Iraq’s impact on Iran

With many people in our democracy cheering the Iranians and their marching in the streets to ensure that their last election was indeed fair and democratic, I cannot help but wonder how much influence the fact that Iraq is  holding apparently fair and successful elections right next door has had on the Iranians and their thoughts about their own rights. I certainly do not claim to be an expert in the region or its politics, but Iraq and Iran, long nemesises, have seen a recent thawing out in their relationship and one would assume the Iranians (both the government and its people) are watching the democracy next door with interest.
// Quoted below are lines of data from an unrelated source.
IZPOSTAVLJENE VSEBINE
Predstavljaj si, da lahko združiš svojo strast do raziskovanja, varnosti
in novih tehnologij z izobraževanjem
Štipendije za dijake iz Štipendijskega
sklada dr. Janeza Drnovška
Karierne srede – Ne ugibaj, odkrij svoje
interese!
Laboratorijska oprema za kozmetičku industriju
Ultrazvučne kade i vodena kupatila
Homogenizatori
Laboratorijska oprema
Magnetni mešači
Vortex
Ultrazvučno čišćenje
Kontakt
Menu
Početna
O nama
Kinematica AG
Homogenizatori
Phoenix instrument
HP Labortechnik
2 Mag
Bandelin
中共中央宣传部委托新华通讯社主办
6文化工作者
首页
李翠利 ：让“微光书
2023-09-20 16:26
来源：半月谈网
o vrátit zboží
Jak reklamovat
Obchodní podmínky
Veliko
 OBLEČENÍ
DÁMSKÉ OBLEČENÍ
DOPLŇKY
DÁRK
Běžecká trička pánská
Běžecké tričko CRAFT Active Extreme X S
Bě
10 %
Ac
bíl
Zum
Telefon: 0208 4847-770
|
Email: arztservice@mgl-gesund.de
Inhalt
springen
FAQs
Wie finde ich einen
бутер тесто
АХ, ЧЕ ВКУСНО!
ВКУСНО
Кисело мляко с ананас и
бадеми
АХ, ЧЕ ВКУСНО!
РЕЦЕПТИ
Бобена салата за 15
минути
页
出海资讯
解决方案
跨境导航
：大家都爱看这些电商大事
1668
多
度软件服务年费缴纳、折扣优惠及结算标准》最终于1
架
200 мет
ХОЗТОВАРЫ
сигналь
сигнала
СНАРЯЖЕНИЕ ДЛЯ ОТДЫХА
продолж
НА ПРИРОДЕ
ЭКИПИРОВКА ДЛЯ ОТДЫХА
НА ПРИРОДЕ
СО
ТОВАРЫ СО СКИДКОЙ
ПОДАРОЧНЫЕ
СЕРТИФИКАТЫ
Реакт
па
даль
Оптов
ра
Not much has been said about this probably because the U.S. and the media (and frankly most of us voters) are in a “Bush hating mentality” at the moment, and don’t want to acknowledge that a change that he and his administration inflicted is having an impact upon the world that many support.  No matter the methods (and a couple of decades ago, few people would have batted an eye if the CIA had taken out a dictator), Iraq now has democracy, certainly supported by the U.S. but still one of the few democracies in the region and the only one who has had recent bloodshed with Iran.

Almost thirty years ago (an eternity in the era of Twitter and Facebook chat) Iraq (with Sadaam Hussein at the helm) invaded Iran, and started a war costly in lives and dollars that lasted eight years, with little gain to show for it on either side in the end. Recently, with Hussein out of the way, Iranian president Mahmoud Ahmadinejad became the first Iranian president to visit Iraq since Iran’s 1979. Is there any doubt that, seeing their neighbor and rival hold democratic elections, that the Iranians would start to push for their own?

The region is obviously far from stable, and neither are the democracies. But it will be interesting to see how history judges the impact of the Iraqi democracy and the Bush administrations hand in pushing it along. Though their methods have been condemned and their motivations (oil, influence on the Saudis, helping Israel, etc.) have been questioned, the addition of the voices of voting peoples of Iraq, Iran and Afghanistan would certainly change the dynamic in the Middle East. If that will happen and how it will change is, at this point, anyone’s guess.

Whether the election was rigged or not is frankly unknown, and difficult to tell through the sixty second reporting and 140 character crap of unknown origin coming from Twitter (come on, folks, how can you tell who the source is?). But the simple point that there was an election and many people chose different sides in a country where the religious government’s chosen pick usually runs unopposed is definite progress towards democracy, the peoples power to voice, pick and choose.